EXERCISE GOAL:
Set down again each entry exactly as it reads, pictures excluded.

ENTRIES SUPPLIED:
◇ ◇ ◇ ◇ ◇
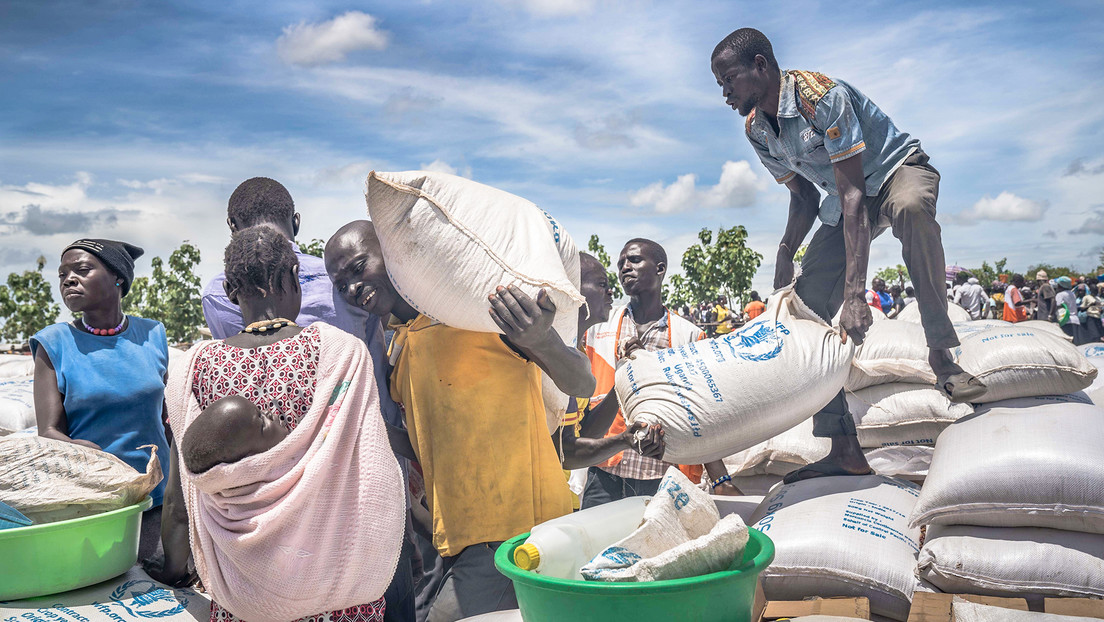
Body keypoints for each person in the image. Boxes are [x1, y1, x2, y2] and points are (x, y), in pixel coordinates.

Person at [711, 27, 987, 483]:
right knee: (804, 312)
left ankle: (941, 355)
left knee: (912, 209)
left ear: (760, 66)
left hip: (893, 172)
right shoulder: (757, 128)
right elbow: (802, 197)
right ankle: (844, 447)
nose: (725, 95)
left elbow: (856, 190)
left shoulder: (820, 98)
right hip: (844, 202)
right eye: (720, 86)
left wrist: (856, 294)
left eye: (729, 81)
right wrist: (785, 249)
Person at [325, 221, 591, 622]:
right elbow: (428, 443)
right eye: (339, 282)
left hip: (515, 534)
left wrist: (541, 340)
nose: (351, 288)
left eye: (359, 267)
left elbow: (581, 381)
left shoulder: (473, 315)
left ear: (393, 251)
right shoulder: (399, 343)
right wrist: (365, 429)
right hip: (459, 540)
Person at [200, 178, 414, 620]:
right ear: (296, 222)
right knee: (382, 569)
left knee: (289, 578)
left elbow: (246, 367)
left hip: (267, 477)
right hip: (371, 456)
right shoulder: (346, 276)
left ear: (230, 226)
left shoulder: (220, 294)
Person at [32, 239, 170, 563]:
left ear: (118, 278)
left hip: (156, 497)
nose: (68, 279)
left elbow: (166, 419)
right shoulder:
◇ ◇ ◇ ◇ ◇
COMPLETED EXERCISE:
Body keypoints for each person in the image. Boxes are [x1, y1, x2, y2] and points are (x, y), in pixel coordinates.

Person at [711, 27, 987, 483]:
right knee: (804, 312)
left ankle: (941, 355)
left knee: (912, 209)
left ear: (760, 66)
left hip: (893, 172)
right shoulder: (757, 128)
right elbow: (802, 197)
right ankle: (844, 447)
nose: (725, 95)
left elbow: (856, 190)
left shoulder: (820, 98)
right hip: (844, 202)
right eye: (720, 86)
left wrist: (856, 294)
left eye: (729, 81)
right wrist: (785, 249)
Person at [325, 221, 591, 622]:
right elbow: (428, 443)
right eye: (339, 282)
left hip: (515, 534)
left wrist: (541, 340)
nose: (351, 288)
left eye: (359, 267)
left elbow: (581, 381)
left shoulder: (473, 315)
left ear: (393, 251)
right shoulder: (399, 343)
right wrist: (365, 429)
right hip: (459, 540)
Person at [200, 178, 414, 620]:
right ear: (296, 222)
right knee: (382, 569)
left knee: (289, 578)
left elbow: (246, 367)
left hip: (267, 477)
right hip: (371, 456)
right shoulder: (346, 276)
left ear: (230, 226)
left shoulder: (220, 294)
Person at [32, 239, 170, 563]:
left ear: (118, 278)
left hip: (156, 497)
nose: (68, 279)
left elbow: (166, 419)
right shoulder:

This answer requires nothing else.